Davacının arsa sahibi ile yüklenici arasında düzenlenen arsa payı karşılığı inşaat sözleşmesi gereğince yükleniciye bırakılması kararlaştırılan bağımsız bölümü yükleniciden temlik alması halinde arsa sahibini ifaya zorlayabilmesi için bazı koşulların varlığı gerekir. Türk Borçlar Kanununun 188. maddesi gereğince; "Borçlu, devri öğrendiği sırada devredene karşı sahip olduğu savunmaları, devralana karşı da ileri sürebilir." Buna göre temliki öğrenen arsa sahibi, temlik olmasaydı önceki alacaklıya (yükleniciye) karşı ne tür defiler ileri sürebilecekse, aynı def"ileri yeni alacaklıya (temlik alan davacıya) karşı da ileri sürebilir. Temlikin konusu, yüklenicinin arsa sahibi ile yaptığı sözleşme uyarınca hak kazandığı gerçek alacak ne ise o olacağından, temlik eden yüklenicinin arsa sahibinden kazanmadığı hakkı üçüncü kişiye temlik etmesinin arsa sahibi bakımından bir önemi bulunmamaktadır.
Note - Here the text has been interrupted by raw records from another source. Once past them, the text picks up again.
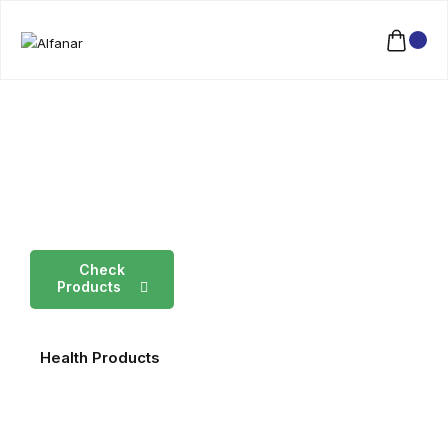
Fresh
Garden
Products
Check
Products
Health Products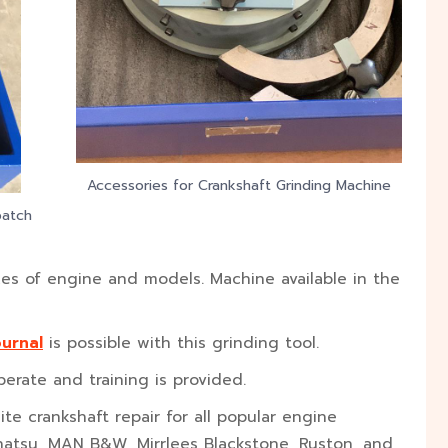
Accessories for Crankshaft Grinding Machine
patch
es of engine and models. Machine available in the
ournal
is possible with this grinding tool.
erate and training is provided.
te crankshaft repair for all popular engine
ihatsu, MAN B&W, Mirrlees Blackstone, Ruston, and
Diğer taraftan, yüklenici arsa sahibine karşı edimini tamamen veya kısmen yerine getirmeden kazanacağı şahsi hakkı üçüncü kişiye (davacıya) temlik etmişse, üçüncü kişi (davacı) Türk Borçlar Kanununun 97. maddesi hükmünden yararlanma hakkı bulunan arsa sahibini ifaya zorlayamaz.
Somut olaya gelince; davacı ile davalılardan yüklenici .... arasında düzenlenen satış sözleşmesi uyarınca kat karşılığı inşaat sözleşmesinde hissesi yükleniciye isabet eden % 57 hissenin satın alındığı, davalılardan ..."ın dava konusu bağımsız bölümde 46/125 ve diğer davalılar ... mirasçılarının ise 3/125 oranında paydaş olup davayı kabul ettikleri anlaşılmaktadır.
Davalılardan ..."ın, ... Sulh Hukuk Mahkemesinin 2008/1345 Esas, 2009/254 Karar sayılı dosyada kısıtlanmasına vasi olarak kızı ..."in atanmasına karar verildiği anlaşılmaktadır.
Dairemizin 04.12.2012 tarihli ve 2012/12696 Esas, 14123 Karar sayılı bozma ilamında, davalılardan ..."ın vesayet altında olduğundan vasisi tarafından yapılan davayı kabule ilişkin beyanının sonuca etkili olmadığı, davayı kabul edebilmek için TMK"nın 444. ve 462/1 maddeleri uyarınca vesayet makamından izin alınması gerektiği belirtildikten sonra maddi hata sonucu davalılardan ... yönünden davanın reddine karar verilmesi gerektiği belirtilerek hükmün bozulmasına karar verilmiştir. Halbuki kanunun açık hükmü uyarınca vasinin davayı kabul edebilmesi için vesayet makamından izin ve yetki alması gerekmektedir.
Bu durumda mahkemece, vasiye vesayet makamından davanın kabulüne yönelik izin ve yetki almak üzere dava açması için süre verilerek sonucuna göre işlem yapılması gerekirken belirtilen husus gözetilmeden yazılı şekilde karar verilmesi doğru görülmemiştir.
Ayrıca vesayet makamından gerekli izin alındığı takdirde temlike konu olup davacı adına tescil edilecek payların hesaplanması için yeniden bilirkişi incelemesi yaptırılarak bu hususta ek rapor alınarak sonucuna göre bir hüküm kurulmalıdır.
Yukarıda açıklanan nedenlerle Dairemizin bozma ilamının kaldırılarak hükmün belirtilen gerekçeyle bozulmasına karar vermek gerekmiştir.
SONUÇ: Yukarıda (1.) bentte açıklanan nedenlerle davacı vekilinin diğer karar düzeltme itirazlarının reddine, (2.) bentte açıklanan nedenlerle davacı vekilinin karar düzeltme itirazlarının kabulü ile Dairemizin 2015/11140 Esas, 10554 Karar sayılı ilamının KALDIRILMASINA, hükmün BOZULMASINA, peşin yatırılan karar düzeltme harcının istek halinde yatırana iadesine, 26.05.2016 tarihinde oybirliği ile karar verildi.